[TEXT SEGMENT]:
* * * *

Newly Created Smallest Ever Pixels Could be Used for New Types of Large-Scale Flexible Displays

The smallest pixels ever developed—a million times smaller compared to those in smartphones, developed by capturing particles of light under tiny rocks of gold—could be employed for new varieties of large-scale flexible displays, adequately big to capture the whole buildings.

Image credit: University of Cambridge

The color pixels, created by a team of researchers headed by the University of Cambridge, are compatible with roll-to-roll fabrication on flexible plastic films, considerably decreasing their production cost. The outcomes have been published in the journal Science Advances.

It has been a long-standing vision to imitate the color-changing skin of squid or octopus, enabling objects or people to disappear into the natural background. However, making large-area flexible display screens is still extremely costly since they are made from highly precise multiple layers.

There is a tiny particle of gold a few billionths of a meter across at the center of the pixels created by the Cambridge researchers. The grain is located on top of a reflective surface, capturing light in the space in between them. A thin sticky coating surrounds each grain and this coating is chemically altered when electrically switched, causing the pixel to change color across the spectrum.

The team of researchers, from various fields including chemistry, physics, and manufacturing, created the pixels by coating barrels of golden grains with an active polymer known as polyaniline and then spraying them onto flexible mirror-coated plastic, to considerably reduce production cost.

* * * *

[EXTRACTED INFORMATION]:
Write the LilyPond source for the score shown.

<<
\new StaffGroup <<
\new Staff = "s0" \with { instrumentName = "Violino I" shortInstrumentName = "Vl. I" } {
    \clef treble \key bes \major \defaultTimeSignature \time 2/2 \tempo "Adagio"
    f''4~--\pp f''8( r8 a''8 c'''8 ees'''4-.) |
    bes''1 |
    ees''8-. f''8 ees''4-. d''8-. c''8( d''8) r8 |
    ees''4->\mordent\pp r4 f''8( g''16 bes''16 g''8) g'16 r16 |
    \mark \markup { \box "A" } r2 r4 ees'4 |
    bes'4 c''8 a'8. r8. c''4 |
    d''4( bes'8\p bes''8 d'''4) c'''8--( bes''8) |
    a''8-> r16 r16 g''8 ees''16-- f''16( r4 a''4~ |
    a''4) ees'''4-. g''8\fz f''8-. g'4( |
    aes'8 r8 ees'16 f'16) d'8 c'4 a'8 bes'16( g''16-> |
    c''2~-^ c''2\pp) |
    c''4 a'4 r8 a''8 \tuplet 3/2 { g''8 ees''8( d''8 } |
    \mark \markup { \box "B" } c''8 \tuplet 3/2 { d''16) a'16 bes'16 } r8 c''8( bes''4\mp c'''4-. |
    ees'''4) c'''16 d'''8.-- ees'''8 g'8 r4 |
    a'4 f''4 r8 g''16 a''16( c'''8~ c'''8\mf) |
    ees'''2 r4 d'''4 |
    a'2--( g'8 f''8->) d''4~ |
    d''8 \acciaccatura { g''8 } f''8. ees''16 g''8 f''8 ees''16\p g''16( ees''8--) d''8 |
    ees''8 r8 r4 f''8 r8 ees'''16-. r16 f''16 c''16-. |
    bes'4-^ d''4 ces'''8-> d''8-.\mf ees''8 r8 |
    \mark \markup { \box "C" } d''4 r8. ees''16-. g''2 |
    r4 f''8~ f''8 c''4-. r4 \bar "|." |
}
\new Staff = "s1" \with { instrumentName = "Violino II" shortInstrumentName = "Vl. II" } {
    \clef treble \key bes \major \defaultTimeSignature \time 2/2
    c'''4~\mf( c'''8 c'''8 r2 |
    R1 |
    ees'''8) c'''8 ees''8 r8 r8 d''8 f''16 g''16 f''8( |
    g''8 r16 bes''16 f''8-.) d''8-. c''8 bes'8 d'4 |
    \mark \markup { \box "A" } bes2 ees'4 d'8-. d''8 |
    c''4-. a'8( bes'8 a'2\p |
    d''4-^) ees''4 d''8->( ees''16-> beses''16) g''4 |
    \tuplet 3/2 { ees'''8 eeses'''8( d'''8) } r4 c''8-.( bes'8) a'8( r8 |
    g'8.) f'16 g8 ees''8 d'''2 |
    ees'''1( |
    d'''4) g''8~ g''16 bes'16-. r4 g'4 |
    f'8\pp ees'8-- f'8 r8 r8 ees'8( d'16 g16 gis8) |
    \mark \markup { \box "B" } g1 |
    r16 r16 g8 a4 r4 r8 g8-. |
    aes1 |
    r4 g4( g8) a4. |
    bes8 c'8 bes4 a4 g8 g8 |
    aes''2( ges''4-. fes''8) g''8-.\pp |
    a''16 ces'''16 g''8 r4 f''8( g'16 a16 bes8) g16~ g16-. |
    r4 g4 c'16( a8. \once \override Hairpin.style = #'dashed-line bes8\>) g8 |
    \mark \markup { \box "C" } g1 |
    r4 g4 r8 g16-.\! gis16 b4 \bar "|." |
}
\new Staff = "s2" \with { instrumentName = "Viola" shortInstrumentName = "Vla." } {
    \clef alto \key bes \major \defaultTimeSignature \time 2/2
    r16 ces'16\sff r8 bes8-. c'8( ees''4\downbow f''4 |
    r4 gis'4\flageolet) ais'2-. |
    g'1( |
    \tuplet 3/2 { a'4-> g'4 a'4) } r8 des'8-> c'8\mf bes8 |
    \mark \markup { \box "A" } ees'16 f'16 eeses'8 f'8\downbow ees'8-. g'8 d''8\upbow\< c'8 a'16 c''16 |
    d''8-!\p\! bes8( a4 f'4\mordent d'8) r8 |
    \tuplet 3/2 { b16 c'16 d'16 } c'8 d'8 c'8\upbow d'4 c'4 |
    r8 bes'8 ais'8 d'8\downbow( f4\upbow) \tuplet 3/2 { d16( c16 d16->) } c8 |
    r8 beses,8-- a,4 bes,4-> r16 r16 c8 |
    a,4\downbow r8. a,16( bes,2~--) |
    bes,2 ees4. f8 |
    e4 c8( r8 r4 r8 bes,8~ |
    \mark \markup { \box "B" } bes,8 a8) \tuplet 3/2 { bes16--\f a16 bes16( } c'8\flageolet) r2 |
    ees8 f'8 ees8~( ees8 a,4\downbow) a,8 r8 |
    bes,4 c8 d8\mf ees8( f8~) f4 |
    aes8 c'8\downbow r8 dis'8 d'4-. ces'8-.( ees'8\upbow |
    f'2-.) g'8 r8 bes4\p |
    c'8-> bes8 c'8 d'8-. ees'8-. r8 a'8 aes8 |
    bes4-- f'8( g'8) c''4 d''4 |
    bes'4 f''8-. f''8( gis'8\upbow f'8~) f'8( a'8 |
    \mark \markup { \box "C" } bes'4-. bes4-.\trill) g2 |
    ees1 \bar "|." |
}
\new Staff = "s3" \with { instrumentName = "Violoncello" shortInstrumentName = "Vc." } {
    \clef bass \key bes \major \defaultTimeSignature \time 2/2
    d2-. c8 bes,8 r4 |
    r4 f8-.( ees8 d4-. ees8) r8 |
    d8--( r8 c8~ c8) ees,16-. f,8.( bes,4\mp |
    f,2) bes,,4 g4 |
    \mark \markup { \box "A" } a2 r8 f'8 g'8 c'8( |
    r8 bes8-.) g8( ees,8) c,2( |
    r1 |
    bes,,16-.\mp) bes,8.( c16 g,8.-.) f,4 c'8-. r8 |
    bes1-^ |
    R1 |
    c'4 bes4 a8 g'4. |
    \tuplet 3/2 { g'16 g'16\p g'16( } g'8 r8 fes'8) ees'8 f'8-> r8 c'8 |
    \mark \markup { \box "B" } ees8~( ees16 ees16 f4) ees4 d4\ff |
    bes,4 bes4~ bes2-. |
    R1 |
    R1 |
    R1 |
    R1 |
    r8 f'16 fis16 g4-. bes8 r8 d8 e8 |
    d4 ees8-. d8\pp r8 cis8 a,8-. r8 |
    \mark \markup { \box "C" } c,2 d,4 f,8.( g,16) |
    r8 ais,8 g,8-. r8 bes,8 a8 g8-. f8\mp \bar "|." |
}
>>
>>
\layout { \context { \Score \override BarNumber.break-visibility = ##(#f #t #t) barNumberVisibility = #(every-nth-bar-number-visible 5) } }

* * * *

[EXERCISE DETAILS]: In the article on the smallest pixels, switch "roll-to-roll fabrication" to "inkjet printing" and give the part beginning at "Image credit: University" and ending after "journal Science Advances.".

[RESULT FOR THIS EXERCISE]:
Image credit: University of Cambridge

The color pixels, created by a team of researchers headed by the University of Cambridge, are compatible with inkjet printing on flexible plastic films, considerably decreasing their production cost. The outcomes have been published in the journal Science Advances.